‘A fart came out of my mouth’ and other gems from a 3-year-old

Fart Came Out Of My Mouth

If you’ve been following my blog posts about Little Man’s developing vocabulary, you would know by now that some of the stuff that comes out of his mouth is exhilaratingly funny (as is the case with most toddlers). If this is the first post you chanced upon regarding this subject, you can catch up on all the laughs here – A is for Aaaaapa… and other toddlerisms and here – Threen-speak: Minding that language.

Now, over to the third installment. Of course Little Man is now talking like a grown-up (most of the time), using full (mostly meaningful and grammatically correct) sentences. He’s learned SO MANY new words, it stumps me sometimes when he talks. But nowadays, his lingo has a lining of sarcasm (unknown to him, of course) and oodles of attitude (again, unknown to him) attached to it. Which, when coming out of his mouth, sounds earth-shatteringly cute!


Fart Came Out Of My Mouth


*When I tell him to come for a short nap, because he’s been awake since 6.15 am and it’s now well past 2 in the afternoon* – “No, I don’t have time for it!”
Yes child, in the three plus years of mothering you, I’ve gathered sleep isn’t your best friend but you don’t have time for it??? Really?!

“I’m busy right now, I can’t talk”
*When daddy calls from the office to tell him he’s missing him and that he will be home soon*
Busy doing what, may I ask?
“I’m catching the bad guys” (says with either his policeman helmet or his Spiderman cape and mask on)

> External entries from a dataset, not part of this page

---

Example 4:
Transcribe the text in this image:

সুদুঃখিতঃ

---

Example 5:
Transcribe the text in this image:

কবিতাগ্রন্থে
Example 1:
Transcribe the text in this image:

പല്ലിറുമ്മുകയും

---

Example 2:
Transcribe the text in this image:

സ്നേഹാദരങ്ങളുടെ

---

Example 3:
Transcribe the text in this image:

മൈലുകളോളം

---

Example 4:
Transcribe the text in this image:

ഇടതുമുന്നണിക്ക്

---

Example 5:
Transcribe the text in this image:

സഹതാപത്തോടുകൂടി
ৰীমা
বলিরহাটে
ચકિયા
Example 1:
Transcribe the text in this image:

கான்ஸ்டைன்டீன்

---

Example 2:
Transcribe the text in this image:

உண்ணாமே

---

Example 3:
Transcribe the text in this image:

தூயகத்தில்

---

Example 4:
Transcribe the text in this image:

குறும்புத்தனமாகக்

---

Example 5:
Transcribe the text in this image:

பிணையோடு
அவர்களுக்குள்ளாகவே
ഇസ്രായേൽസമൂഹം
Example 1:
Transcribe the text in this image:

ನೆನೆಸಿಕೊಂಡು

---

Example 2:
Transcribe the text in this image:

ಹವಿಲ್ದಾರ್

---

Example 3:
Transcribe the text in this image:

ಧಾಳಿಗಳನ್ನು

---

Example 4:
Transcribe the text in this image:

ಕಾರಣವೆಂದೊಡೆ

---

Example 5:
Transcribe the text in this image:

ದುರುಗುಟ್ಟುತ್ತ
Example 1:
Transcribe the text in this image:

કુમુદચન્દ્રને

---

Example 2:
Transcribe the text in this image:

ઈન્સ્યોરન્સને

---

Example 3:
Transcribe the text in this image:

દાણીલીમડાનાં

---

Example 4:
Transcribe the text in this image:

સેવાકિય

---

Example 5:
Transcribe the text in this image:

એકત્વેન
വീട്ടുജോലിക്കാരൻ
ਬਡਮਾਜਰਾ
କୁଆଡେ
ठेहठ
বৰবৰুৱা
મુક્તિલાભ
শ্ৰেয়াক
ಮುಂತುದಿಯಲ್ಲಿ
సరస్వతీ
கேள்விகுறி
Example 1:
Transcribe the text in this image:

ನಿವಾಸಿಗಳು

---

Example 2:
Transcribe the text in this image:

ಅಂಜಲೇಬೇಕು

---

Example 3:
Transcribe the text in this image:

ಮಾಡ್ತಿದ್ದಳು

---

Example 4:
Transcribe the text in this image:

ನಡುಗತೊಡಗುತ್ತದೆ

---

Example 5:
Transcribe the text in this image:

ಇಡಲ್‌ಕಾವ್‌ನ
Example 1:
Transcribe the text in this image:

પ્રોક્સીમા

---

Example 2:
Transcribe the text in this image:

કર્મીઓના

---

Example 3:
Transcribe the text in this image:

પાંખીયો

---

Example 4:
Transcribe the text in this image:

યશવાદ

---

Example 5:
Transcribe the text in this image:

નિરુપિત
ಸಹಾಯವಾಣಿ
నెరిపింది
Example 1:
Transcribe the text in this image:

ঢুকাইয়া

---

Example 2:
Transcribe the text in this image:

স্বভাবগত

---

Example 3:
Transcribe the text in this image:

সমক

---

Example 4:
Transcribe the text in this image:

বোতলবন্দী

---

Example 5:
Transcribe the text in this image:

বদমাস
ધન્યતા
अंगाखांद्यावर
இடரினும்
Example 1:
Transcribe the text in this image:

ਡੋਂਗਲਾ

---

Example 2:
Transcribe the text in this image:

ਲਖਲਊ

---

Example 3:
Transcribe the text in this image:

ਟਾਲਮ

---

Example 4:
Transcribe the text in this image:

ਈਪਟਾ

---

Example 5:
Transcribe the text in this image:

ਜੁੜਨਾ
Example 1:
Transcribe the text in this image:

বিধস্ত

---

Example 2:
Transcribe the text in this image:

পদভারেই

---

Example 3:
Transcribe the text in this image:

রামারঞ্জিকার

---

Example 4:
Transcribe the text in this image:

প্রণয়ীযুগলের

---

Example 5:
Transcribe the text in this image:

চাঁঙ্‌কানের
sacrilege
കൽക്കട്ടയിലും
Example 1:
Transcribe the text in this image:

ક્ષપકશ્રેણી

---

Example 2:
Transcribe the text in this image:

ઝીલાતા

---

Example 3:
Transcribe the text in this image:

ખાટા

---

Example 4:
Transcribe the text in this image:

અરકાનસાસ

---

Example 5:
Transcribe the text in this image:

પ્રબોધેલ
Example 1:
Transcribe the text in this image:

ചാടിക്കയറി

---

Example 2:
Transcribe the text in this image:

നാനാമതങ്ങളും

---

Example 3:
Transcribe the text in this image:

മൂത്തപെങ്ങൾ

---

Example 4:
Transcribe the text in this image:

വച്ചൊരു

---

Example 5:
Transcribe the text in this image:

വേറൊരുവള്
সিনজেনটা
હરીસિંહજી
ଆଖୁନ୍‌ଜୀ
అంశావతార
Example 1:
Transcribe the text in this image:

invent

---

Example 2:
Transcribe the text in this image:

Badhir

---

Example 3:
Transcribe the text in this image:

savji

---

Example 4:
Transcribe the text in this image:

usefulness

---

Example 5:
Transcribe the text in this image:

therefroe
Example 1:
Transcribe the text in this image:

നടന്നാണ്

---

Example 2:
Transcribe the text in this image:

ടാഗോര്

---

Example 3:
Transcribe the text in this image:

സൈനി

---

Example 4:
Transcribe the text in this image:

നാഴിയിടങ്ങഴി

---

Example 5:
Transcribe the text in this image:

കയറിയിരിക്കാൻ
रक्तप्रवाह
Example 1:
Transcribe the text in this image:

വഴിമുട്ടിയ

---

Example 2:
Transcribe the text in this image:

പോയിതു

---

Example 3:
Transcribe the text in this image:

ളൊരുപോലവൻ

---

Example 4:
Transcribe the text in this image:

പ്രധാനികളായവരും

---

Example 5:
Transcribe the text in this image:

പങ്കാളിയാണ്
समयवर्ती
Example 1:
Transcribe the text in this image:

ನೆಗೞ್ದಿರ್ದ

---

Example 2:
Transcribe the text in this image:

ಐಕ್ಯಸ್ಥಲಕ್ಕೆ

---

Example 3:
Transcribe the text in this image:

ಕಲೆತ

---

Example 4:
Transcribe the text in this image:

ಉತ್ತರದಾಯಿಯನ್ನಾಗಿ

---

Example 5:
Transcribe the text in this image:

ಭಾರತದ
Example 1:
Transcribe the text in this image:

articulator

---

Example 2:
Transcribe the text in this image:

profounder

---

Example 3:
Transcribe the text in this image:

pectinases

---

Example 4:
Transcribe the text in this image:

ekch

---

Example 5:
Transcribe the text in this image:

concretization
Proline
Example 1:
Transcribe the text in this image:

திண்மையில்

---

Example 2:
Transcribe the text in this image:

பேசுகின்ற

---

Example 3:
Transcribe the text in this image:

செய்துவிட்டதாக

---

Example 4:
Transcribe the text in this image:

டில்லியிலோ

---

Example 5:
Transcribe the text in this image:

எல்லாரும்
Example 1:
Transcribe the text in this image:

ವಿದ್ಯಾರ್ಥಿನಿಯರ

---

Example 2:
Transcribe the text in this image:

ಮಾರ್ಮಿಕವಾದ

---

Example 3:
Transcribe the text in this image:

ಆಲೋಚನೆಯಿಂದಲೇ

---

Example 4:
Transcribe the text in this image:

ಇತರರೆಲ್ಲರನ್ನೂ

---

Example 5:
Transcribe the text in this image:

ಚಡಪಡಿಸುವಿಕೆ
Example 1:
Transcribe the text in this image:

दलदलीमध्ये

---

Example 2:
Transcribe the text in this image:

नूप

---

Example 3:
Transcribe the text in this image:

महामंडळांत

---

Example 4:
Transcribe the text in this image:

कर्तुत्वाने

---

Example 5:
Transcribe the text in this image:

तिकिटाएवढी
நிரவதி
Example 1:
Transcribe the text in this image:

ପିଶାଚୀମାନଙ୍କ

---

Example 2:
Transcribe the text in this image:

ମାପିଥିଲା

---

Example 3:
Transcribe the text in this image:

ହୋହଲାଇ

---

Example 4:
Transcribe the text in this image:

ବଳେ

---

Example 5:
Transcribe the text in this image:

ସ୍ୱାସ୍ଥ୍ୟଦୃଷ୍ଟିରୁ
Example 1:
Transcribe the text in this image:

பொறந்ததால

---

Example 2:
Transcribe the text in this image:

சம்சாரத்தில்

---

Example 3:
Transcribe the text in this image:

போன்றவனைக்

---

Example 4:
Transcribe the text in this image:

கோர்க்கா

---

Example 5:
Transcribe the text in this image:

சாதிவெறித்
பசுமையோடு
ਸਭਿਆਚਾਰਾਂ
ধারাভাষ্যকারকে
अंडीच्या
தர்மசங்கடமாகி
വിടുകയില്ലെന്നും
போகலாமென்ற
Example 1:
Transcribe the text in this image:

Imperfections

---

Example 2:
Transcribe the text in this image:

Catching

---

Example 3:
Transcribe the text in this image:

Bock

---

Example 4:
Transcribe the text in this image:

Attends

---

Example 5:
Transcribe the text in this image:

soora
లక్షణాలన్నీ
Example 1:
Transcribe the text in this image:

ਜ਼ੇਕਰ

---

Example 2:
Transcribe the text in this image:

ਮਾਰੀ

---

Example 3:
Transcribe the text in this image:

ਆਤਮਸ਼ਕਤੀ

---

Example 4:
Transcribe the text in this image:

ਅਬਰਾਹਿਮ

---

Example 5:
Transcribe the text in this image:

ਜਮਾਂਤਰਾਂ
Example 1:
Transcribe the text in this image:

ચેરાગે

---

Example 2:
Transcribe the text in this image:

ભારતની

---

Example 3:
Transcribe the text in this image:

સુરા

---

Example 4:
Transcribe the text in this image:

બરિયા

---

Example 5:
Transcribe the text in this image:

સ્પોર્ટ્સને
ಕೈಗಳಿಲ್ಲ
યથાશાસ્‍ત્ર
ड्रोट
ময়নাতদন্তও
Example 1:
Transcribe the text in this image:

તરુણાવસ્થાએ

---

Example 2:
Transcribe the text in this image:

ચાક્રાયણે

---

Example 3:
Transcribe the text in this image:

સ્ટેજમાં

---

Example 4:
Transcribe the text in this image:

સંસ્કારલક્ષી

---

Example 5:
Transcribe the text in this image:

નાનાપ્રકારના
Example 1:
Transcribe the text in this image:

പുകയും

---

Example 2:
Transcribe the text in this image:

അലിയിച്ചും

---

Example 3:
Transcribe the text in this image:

Sorry for the ‘shitty’ title (pun intended) but living with a little boy makes you talk about shit and farts and the like with ease. As you might have guessed, there is no dearth of shit stories in my house…
Fresh from being potty-trained and doing his big job in the loo, Little Man asks me in all seriousness (after being sat on the loo for a good 10 minutes or more) – “Mummy, can I do LOTS of potty?”
Yes dear, there is no limit and no quota. Let it go… (sorry, another ‘crap’py pun).
Another revelation from when on the loo – “Mummy, my potty doesn’t have a very nice smell”
I KNOW. I’ve been changing your nappies since day 1…
This was another gem he came up with, when trying hard to do a poo – “My potty’s not listening to me, it doesn’t want to come out.”
And saving the best for last – “A fart came out of my mouth” – when he let out a big burp. C’mon, you gotta chuckle at this one;)


Little Man has always had a fascination with garbage trucks (I’ve had to watch garbage trucks load garbage on many occasions), and the other day whilst we were walking past one, he announces: “When I grow up, I want to be a garbage man…” That’s it kiddo, aim for the stars (or the dumpster?!). And here your father and I are going nuts looking for a house next to an outstanding or good school!



Remember that week of gorgeous weather we had last month? When everyone rejoiced that Spring was finally here (although it did feel like summer at 27 degrees!). So we were in the park on that lovely hot sunshining day and as Brits have a tendency to do when the sun is shining, a man a few feet away from us started stripping right to his undies. As Little Man watched him undo his layers, he asked me: “Mummy, why is that man having a bath in the park?”


Whenever Little Man repeats a mistake after apologising (which is almost every night, when he drives me nuts before bedtime, then tells me he’s sorry whilst we’re cuddling in bed, only to repeat the following night), I tell him that there’s no point in saying sorry if he doesn’t mean it.

So one day as I was strapping him into his car-seat, I was singing the Teenage Mutant Ninja Turtle song (yeah, weird I know, but that’s my life now, along with the Paw Patrol theme song) and Little Man asks me: “Why are you singing that?”
Me: “Just like that. I felt like it”
Little Man: “No, you can only sing it when the TV is on”
Me: “Alright, I’m sorry”
Little Man: “There’s no point in saying sorry!!!”